The following instructions are best practices to have a local license server prepared for this and other future certificate updates in FlexNet Operations Cloud.
For more information about how the SSL certificate is used in communications between FlexNet Operations and the local license server, see The SSL Communication Process.
Local License Servers 2021.05 or Later
In general, a certificate update is not a concern for FlexNet Embedded local license servers built with the 2021.05 or newer FlexNet Embedded kits as these servers default to using the “cacerts” file included with Java.
The “cacerts” file is maintained and updated by Java. Certificate authorities start issuing new intermediate and root certificates 1-2 years before their actual expiration date. This allows time for the “cacerts” file to be updated well before the change occurs with certificates for FlexNet Operations Cloud. Keeping Java updated to the latest version supported by your local license server helps to ensure that the server's certificate information will be properly synchronized with the FlexNet Operations Cloud certificates whenever certificate updates go into effect. (Refer to the FlexNet Embedded License Server Release Notes for the latest versions of Java supported by the license server.)
Local License Servers 2021.03 or Earlier
If you are using a local license server built with FlexNet Embedded 2021.03 or earlier, check the truststore path in the server’s “local-configuration.yaml” file. (On Linux, this file is found in the “/opt/flexnetls/producer” directory. On Windows, it is located in the same directory as “flexnetls.jar”.) If this file is configured to use the “cacerts” file as its truststore, no action is needed. If the file is configured to use the “flexnet.certs” file, the license server administrator can perform one of these two options.
Whichever option is used, the license server administrator should make sure that the Java version is kept up to date with the latest version supported by the local license server. (See the FlexNet Embedded License Server Release Notes for this information.)
First, update the “local-configuration.yaml” so that it contains the path to the Java “cacerts” file, as shown in the following example:
# Path to truststore containing server certificate.
Then, for the “truststore-password” property, enter the password for the “cacerts” truststore. Note that, if the password was not previously changed from its default value, enter the default password “changeit”. However, if the password was previously changed, the current password must be entered.
# Truststore password. You can obfuscate this with java -jar flexnetls.jar -password your-password-here.
Alternatively, the administrator can first obfuscate the password by following the instructions included in the “yaml” file and then provide the obfuscated value, as shown is this example.

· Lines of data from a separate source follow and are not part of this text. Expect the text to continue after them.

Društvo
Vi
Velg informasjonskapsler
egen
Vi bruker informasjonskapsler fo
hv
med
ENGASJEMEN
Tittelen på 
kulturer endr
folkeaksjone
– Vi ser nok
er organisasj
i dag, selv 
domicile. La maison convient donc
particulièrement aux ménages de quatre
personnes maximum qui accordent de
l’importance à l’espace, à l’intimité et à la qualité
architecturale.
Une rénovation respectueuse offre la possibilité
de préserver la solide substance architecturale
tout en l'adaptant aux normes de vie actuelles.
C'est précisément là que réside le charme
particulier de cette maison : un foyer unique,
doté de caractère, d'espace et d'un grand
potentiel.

Install a version of the local license server built with FlexNet Embedded 2021.05 or later.
Local Licenses Servers That Run Offline Except for Activations
Some FlexNet Embedded local license servers run offline but occasionally go online to activate the latest licenses from the FlexNet Operations back office. To ensure that the certificate information on the license server is synchronized with FlexNet Operations before performing any activations, the license server administrator needs to do the following:
- Bring the offline device (containing the license server) online.

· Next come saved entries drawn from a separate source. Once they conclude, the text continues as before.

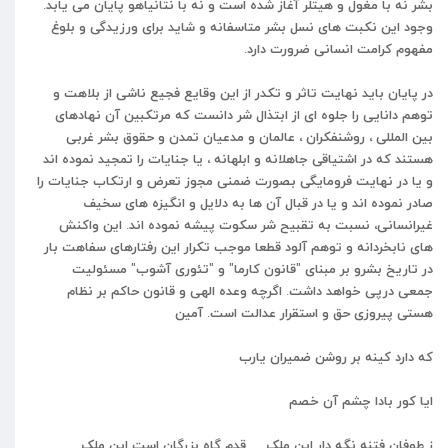
بشر
نه
با
مغول
و
هیتلر
آغاز
شده
است
و
نه
با
نتانیاهو
پایان
می
یابد
.
وجود
این
نکبت
های
نسل
بشر
متاسفانه
و
شاید
برای
ورزیدگی
و
بلوغ
مفهوم
کرامت
انسانی
ضرورت
دارد
.
در
پایان
باید
نهایت
تاثر
و
تکدر
از
این
وقایع
فجیع
ناشی
از
بلاهت
و
توهم
دانایی
را
جلوه
ای
از
ابتذال
شر
دانست
که
مرتکبین
آن
نهادهای
بین
المللی
،
روشنفکران
،
عالمان
و
مدعیان
تمدن
و
حقوق
بشر
غربی
هستند
که
در
اشتیاقی
جاهلانه
و
ابلهانه
،
یا
جنایات
را
تمجید
نموده
اند
و
یا
در
نهایت
فرومایگی
بصورت
ضمنی
مجوز
تعرض
و
ارتکاب
جنایات
را
صادر
نموده
اند
و
یا
در
قبال
آن
ها
به
دلایل
و
انگیزه
های
سخیف
غیرانسانی،
نسبت
به
تقبیح
شر
سکوت
پیشه
نموده
اند
.
این
واکنش
های
نابخردانه
و
توهم
آلود
قطعا
موجب
تکرار
این
رفتارهای
سفاهت
بار
در
تاریخ
بشرو
بر
مبنای
"
قانون
کارما
"
و
"
تئوری
آشوب
"
مسئولیت
جمعی
درپی
خواهد
داشت
.
اگرچه
وعده
الهی
و
قانون
حاکم
بر
نظام
هستی
پیروزی
حق
و
استقرار
عدالت
است
.
آمین
که دارد کینه بر روشن ضمیران یارب
ایا کور بادا چشم آن خصم
ز طوفان فتنه نگه دار این ملک قدم گاه بزرگان است این ملک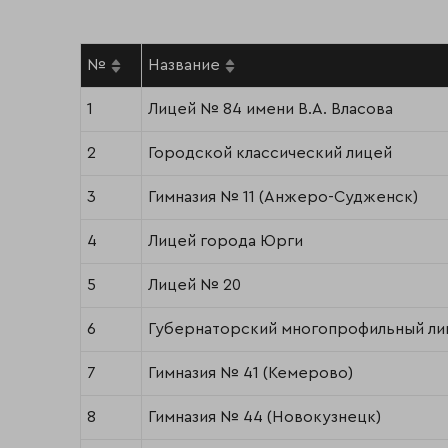
№
Название
1
Лицей № 84 имени В.А. Власова
2
Городской классический лицей
3
Гимназия № 11 (Анжеро-Судженск)
4
Лицей города Юрги
5
Лицей № 20
6
Губернаторский многопрофильный ли
7
Гимназия № 41 (Кемерово)
8
Гимназия № 44 (Новокузнецк)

- Ensure that the device is upgraded with the latest version of Java supported by your license server installation. (See the FlexNet Embedded License Server Release Notes.)

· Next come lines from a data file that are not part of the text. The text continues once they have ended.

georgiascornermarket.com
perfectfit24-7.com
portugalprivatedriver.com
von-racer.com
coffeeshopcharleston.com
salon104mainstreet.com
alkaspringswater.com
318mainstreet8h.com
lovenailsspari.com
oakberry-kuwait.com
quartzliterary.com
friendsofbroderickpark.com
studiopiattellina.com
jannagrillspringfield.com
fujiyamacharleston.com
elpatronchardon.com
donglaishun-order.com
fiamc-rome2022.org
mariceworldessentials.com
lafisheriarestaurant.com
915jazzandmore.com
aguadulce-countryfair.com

- Ensure that the “local-configuration.yaml” file for the license server points to the “cacerts” file as its truststore. This step is especially important if your license server version is 2021.03 or earlier. For more information, see Local License Servers 2021.03 or Earlier.
- Perform the license activation operations.
- Take the device offline.
The SSL Communication Process
During SSL communication between the server (FlexNet Operations) and a client (the local license server), an initial "handshake" occurs. During this handshake, the root certificate present in caecerts gives the client a public key to attempt validation. Once validation is successful, the connection is established and further communication can occur.
Practice To Avoid
Because Revenera updates the FlexNet Operations Cloud SSL certificate annually, best practice is not to hardcode the hash of this certificate in your client code. With each certificate update, the hash changes.
If you are using API to integrate your application with FlexNet Operations, see FlexNet Operations Cloud - Digital Certificates for information about exporting and configuring SSL certificates from FlexNet Operations.